■ **研读文本**:
===
一个长度为L的chromosome,包含了3^L个schemata (0, 1 or * at each position)。
而一个大小为M的population,我们需要评估至多M*3^L个schemata - implicit parallelism: to find fitter schemata, and this manipulation is based on M·3^L schemata. (broaden search space)
3 Drawbacks of Binary Coding
- 【1】Hamming cliff problem
- 汉明距离:表示两个(相同长度)字符串对应位置的不同字符的数量
- 汉明悬崖问题:二进制和十进制,000跟100只翻转了一个(one-bit mutation)但相差4 (large jump),011和100翻转了3个(multi-bit mutation)但只相差1 (small jump)。
- 换言之,the change in genotypic space does not reflec the change in phenotypic space.
- Solution to Hamming cliff problem: Gray encoding
- 最左边是standard binary code,往右一直异或,取值0或1
- equation as follow
- 【2】problem in discrete search spaces: redundancy problem
- redundancy problem: when the variables belongs to a finite discrete set with a cardinal different from a power of two, some binary strings are redundant, which correspond infeasible solutions.
- 举个例子:我有一个集合A = {0, 2, 3},the cardinal of this set is 3。我们需要一个长度为2 bits的binary string去表示它 (encode 0 1 2 3)。其中,1是infeasible的,这就是redundency。
===
■ **所给数据**:
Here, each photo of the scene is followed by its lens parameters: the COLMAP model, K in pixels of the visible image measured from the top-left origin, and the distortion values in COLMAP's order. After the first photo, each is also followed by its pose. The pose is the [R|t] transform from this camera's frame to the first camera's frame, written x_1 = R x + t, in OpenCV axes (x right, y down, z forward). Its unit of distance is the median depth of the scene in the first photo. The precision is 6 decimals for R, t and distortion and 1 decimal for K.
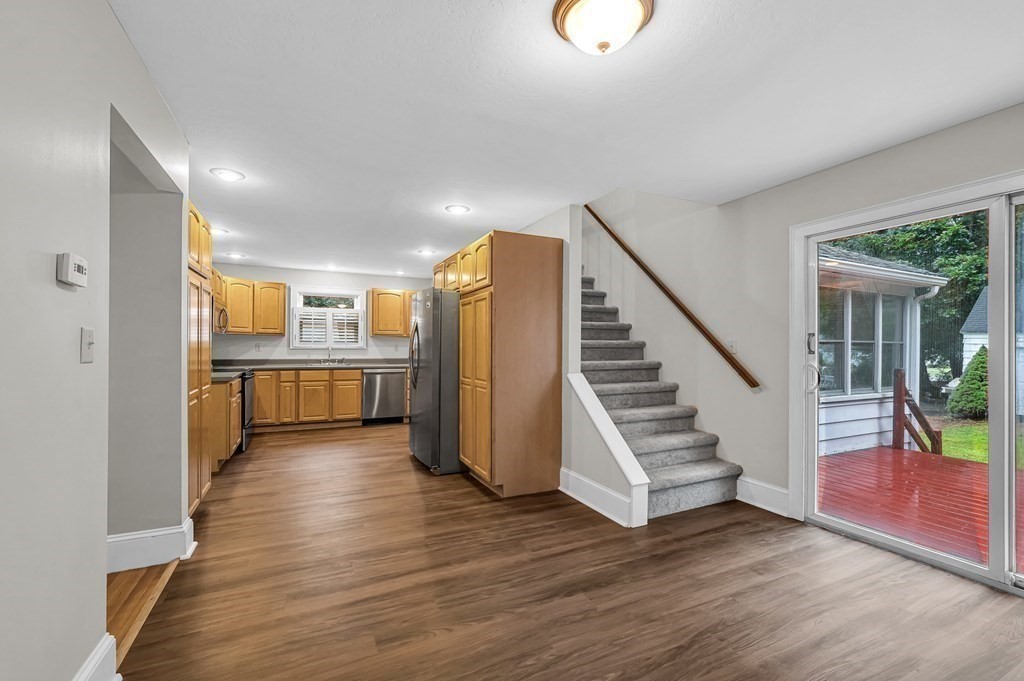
===
■ **待答问题**:
1. 在关于遗传算法二进制编码缺陷的研读文本中,针对汉明悬崖问题给出的解决方案是什么?
2. 请续写关于遗传算法二进制编码缺陷的研读文本,从其最后一句之后写起。

■ **作答结果**:
1. 格雷编码(Gray encoding)。

2.
- 【3】problem in continuous search spaces: precision problem
- 从01字符串,decode到real value,想要约精确就需要更长的字符串
- 换言之,the precision depends on length L
- Solution to continuous optimisation problems: Real-valued vector representation
- no differeneccs between genotypes and phenotypes
- each element (also called gene) in this vector is a real value, and that represents a real value variable of this problem.
- 不会受到encode和decode的字符长度限制
- 一些based on real-valued vector representation的evolutioanry algorithms:Evolution Strategies, Evolutionary Programming and Differential Evolution。
- 总结advantages: (1) natural, simple and faster (no need to encode and decode); (2) better preision and easy to handle large dimensional problems
4 Real-valued Vector Operators
-
回顾real-valued vector representation
- it’s a solution to continuous optimisation problems
- it’s simple, natural and faster (no need to encode and decode)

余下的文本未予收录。